Family Conferences first commenced from 1 January 1994 when the Young Offenders Act 1993 came into operation. Youth justice coordinators employed by the Conferencing Unit are appointed under the Courts Administration Act 1993 to convene Family Conferences. The Conferencing Unit provides state-wide coverage from its base in Adelaide.
Family Conferences occur when a youth (a young person of ten years or older but under the age of eighteen years) admits the commission of an “offence” within the meaning of the Young Offenders Act 1993. Referrals are made to the Conferencing Unit by the police and occasionally, by the Youth Court. Family Conferences are able to be flexible where they are held and the times they are listed, to suit the parties.

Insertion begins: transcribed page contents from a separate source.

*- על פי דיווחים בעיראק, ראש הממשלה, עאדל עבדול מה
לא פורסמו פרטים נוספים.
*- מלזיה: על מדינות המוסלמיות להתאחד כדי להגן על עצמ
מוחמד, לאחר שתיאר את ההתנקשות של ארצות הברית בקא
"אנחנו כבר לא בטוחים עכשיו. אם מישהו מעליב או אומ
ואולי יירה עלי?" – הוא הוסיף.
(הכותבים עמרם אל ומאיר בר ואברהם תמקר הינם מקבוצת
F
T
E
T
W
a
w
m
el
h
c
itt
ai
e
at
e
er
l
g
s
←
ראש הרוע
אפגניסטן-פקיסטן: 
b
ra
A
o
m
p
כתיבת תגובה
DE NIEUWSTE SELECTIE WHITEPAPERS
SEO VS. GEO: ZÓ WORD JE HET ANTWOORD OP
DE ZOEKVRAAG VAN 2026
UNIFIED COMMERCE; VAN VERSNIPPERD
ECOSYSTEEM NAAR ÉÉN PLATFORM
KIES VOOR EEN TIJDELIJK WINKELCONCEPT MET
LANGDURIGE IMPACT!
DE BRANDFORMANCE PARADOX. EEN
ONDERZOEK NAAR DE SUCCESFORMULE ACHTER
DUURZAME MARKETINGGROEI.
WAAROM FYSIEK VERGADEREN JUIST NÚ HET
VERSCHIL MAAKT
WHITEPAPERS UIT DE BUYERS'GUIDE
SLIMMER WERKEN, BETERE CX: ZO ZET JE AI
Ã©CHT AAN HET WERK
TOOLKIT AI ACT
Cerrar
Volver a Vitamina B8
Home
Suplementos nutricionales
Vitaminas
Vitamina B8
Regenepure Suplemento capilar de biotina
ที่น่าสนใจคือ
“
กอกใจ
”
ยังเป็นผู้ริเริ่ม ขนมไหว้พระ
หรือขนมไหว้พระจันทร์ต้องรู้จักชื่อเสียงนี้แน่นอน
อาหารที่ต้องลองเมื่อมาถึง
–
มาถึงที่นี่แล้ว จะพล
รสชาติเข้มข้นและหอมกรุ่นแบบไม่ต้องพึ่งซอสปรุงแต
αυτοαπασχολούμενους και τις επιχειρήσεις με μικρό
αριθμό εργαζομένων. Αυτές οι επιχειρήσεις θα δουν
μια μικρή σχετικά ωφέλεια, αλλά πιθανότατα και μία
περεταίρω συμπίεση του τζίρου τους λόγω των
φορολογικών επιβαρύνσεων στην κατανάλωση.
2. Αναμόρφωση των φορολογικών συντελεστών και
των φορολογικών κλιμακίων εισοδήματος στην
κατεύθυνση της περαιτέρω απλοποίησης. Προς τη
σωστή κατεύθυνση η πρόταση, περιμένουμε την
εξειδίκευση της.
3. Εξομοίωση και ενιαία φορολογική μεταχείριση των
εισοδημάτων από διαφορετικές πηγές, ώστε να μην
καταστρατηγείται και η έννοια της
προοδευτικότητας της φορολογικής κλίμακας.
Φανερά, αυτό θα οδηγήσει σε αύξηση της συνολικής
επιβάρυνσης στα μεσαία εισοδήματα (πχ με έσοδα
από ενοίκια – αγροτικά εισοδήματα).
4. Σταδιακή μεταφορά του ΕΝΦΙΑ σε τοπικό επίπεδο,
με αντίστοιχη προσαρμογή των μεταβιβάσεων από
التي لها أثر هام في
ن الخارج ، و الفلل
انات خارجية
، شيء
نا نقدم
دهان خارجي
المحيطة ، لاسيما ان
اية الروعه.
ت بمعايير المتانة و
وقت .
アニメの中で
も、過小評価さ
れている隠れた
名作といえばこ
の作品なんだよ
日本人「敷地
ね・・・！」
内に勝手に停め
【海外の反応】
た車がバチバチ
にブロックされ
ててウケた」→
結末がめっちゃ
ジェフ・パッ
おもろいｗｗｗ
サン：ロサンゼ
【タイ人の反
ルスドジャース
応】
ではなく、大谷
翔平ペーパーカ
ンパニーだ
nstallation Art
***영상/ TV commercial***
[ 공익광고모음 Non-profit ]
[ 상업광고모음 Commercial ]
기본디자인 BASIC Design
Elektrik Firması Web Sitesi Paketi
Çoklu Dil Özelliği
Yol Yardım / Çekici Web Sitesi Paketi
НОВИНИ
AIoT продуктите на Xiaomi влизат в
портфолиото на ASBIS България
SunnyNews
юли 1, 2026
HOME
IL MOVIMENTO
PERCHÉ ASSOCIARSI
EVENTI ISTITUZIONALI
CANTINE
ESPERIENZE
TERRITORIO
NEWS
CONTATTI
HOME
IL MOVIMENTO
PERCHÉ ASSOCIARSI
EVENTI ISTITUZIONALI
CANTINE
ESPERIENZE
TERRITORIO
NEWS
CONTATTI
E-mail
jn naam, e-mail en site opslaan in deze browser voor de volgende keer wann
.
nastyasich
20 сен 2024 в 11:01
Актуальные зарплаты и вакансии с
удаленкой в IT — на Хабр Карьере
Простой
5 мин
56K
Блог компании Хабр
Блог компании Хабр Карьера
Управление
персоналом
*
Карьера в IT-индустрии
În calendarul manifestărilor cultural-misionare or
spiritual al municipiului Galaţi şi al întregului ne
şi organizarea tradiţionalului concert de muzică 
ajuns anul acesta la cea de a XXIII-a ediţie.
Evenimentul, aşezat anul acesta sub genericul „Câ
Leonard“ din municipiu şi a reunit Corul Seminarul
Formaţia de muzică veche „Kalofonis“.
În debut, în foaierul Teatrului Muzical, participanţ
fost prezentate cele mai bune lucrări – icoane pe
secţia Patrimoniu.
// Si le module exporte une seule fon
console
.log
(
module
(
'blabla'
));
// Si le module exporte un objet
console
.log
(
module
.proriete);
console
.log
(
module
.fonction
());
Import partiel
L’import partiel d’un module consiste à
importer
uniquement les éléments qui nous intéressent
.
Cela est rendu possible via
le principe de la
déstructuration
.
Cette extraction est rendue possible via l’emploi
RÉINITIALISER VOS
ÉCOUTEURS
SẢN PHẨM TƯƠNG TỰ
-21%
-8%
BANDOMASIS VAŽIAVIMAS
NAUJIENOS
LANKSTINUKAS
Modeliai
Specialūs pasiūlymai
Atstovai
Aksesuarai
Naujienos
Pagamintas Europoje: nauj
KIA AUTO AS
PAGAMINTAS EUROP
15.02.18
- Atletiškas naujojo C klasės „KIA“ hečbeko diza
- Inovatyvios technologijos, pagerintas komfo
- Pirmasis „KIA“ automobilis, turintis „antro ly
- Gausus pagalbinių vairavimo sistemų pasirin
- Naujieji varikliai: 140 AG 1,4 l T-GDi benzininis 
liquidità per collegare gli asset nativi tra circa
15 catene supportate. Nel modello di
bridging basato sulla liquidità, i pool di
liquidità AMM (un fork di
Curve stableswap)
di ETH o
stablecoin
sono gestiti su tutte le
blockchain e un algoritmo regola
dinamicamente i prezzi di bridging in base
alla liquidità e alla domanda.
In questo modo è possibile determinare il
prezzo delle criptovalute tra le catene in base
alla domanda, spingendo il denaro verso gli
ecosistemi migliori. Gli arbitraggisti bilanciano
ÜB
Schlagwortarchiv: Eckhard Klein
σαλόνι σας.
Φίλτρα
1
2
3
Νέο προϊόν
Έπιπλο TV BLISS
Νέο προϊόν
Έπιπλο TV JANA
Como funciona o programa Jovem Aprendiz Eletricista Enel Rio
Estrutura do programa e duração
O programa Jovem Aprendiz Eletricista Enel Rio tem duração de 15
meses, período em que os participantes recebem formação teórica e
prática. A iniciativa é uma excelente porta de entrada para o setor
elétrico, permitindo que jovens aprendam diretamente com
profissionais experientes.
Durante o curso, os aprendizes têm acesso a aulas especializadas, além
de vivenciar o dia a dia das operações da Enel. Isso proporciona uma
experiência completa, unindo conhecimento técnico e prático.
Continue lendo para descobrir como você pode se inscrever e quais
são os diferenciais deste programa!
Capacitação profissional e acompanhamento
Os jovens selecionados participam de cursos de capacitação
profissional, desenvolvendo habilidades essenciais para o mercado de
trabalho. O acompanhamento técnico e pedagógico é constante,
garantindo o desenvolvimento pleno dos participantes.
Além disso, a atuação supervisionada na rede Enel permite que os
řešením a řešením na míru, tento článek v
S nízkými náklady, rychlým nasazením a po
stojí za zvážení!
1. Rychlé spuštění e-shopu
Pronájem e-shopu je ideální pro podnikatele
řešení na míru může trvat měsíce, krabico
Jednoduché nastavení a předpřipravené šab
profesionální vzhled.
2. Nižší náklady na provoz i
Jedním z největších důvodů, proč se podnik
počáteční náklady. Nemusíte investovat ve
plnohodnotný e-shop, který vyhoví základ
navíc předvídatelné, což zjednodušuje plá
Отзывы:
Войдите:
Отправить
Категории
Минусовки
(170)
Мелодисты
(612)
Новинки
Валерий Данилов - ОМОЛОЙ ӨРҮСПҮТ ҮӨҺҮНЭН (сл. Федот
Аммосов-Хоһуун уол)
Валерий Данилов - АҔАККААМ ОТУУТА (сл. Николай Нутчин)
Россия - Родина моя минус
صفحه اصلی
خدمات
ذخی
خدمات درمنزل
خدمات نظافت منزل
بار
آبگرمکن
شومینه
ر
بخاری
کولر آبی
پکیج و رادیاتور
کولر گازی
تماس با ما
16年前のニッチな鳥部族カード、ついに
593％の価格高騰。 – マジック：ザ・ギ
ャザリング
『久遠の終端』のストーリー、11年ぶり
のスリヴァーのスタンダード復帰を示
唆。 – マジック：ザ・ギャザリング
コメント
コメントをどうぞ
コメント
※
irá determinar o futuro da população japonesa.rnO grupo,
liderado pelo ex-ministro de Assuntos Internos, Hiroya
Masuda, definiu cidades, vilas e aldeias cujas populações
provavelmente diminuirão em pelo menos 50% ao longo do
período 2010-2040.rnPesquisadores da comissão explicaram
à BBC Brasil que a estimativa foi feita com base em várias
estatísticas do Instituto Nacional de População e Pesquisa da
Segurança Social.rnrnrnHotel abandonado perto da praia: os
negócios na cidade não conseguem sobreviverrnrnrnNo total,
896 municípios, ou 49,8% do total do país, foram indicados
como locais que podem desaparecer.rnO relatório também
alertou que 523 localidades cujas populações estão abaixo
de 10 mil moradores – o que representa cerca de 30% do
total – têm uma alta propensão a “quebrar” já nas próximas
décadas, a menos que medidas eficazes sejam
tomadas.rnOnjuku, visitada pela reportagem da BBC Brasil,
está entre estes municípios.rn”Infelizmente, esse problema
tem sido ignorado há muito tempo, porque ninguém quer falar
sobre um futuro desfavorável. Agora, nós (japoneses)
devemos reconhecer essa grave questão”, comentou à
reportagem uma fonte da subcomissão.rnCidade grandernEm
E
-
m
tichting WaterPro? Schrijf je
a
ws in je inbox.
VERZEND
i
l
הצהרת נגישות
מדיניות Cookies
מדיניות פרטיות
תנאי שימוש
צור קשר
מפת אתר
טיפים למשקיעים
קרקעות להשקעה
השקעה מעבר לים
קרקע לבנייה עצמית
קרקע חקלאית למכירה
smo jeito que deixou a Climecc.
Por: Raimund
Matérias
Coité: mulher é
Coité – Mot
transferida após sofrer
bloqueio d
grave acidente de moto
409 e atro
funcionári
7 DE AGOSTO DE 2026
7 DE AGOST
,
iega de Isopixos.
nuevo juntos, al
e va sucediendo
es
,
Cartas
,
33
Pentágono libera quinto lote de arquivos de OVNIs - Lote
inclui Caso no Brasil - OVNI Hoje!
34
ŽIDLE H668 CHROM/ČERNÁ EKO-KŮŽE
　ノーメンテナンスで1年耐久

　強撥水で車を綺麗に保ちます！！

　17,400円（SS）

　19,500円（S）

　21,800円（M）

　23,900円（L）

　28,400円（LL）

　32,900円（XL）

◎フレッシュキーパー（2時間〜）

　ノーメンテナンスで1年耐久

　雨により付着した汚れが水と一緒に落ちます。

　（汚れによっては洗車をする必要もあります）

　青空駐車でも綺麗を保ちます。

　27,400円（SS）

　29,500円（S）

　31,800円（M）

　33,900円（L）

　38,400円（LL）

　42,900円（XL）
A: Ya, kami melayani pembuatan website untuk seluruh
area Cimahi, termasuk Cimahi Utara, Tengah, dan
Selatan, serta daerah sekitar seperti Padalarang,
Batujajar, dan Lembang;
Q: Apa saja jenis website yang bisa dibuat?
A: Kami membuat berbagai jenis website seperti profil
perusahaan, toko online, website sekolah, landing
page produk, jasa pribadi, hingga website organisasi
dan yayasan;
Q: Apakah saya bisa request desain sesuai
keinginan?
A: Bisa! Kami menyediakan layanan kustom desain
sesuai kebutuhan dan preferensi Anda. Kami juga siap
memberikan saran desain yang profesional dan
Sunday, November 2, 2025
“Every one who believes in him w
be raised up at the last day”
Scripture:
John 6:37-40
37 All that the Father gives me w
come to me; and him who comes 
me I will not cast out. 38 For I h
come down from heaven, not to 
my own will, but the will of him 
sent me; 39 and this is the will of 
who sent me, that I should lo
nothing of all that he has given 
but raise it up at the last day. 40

Please view the videos below to understand more about a Family Conference.

At a family conference the young offender, their parents, guardians, family and friends, the victim of the offence and their supporters, and a police youth officer are brought together by the youth justice coordinator to discuss the offence and to decide how the offence will be dealt with.

A family conference is required to act if possible by consensus of all conference participants but there must at least be agreement regarding the conference outcome between the youth and the police youth officer.
It is unlawful to publicly identify any party who has participated in a family conference.
If a family conference fails to reach a decision or if the youth or the police youth officer disagree with the proposed decision of the family conference, the matter will be referred to the Youth Court, and the court can exercise any power which could have been exercised by the conference.
If a youth does not turn up or does not carry out what was agreed at the conference, the police may lay a charge before the Youth Court for the original offence.
Family conference outcomes usually result in the young person undertaking to do (or not do) something. The main exception to this is where the conference decides that the only outcome required is a formal caution (or warning) against the youth further offending.
The family conference may require the young person to do any or all of the following:
  • Pay compensation to the victim for loss or damage caused;
  • Carry out a specified period of community service (not exceeding 300 hours);
  • Apologise to the victim of the offence; or
  • Anything else that may be appropriate in the circumstances of the case.
An undertaking from a family conference has a maximum duration of 12 months.
Family Conferences are governed by the Young Offenders Act 1993 and the object of that Act, namely “to secure for youths who offend against the criminal law the care, correction, and guidance necessary for their development into responsible and useful members of the community as well as the proper realisation of their potential”.
The Young Offenders Act requires a particular commitment to preserving and strengthening family relationships, not unnecessarily interrupting the youth’s education and employment, and not impairing a youth’s sense of racial, ethnic or cultural identity.
The aims of a Family Conference are to:
  • Divert young offenders from the court system;
  • Make young offenders aware of the consequences of their behavior;
  • Make young offenders accept responsibility for their behavior;
  • Provide victims with the opportunity to participate actively in the process of seeking reparation;
  • Arrange compensation, where appropriate, for material damage;
  • Involve the family and close friends of the young person in the process of dealing with the consequences of their behavior;
  • Allow all participants to deal with the issues surrounding the offence at all levels including the legal and emotional issues; and
  • To set the scene for future restoration of trust between the young offender, people close to him or her, and others affected by the offence.
Family Conferences are a significant change to the traditional criminal justice system and their theory is based in principles of restorative justice. The State is not the predominant party in proceedings, the community negotiates with the young offender regarding sanctions and the victim is a key participant in the process. Amongst the distinct benefits of the family conference are its ability to address some level of healing for all parties and to allow the youth to take responsibility for his or her actions.
The law requires that a victim of an offence must be notified of, and invited to, a family conference. It is the victim’s choice whether to attend. If the victim has concerns regarding safety or the time and place of the conference, these issues can be addressed by the youth justice coordinator.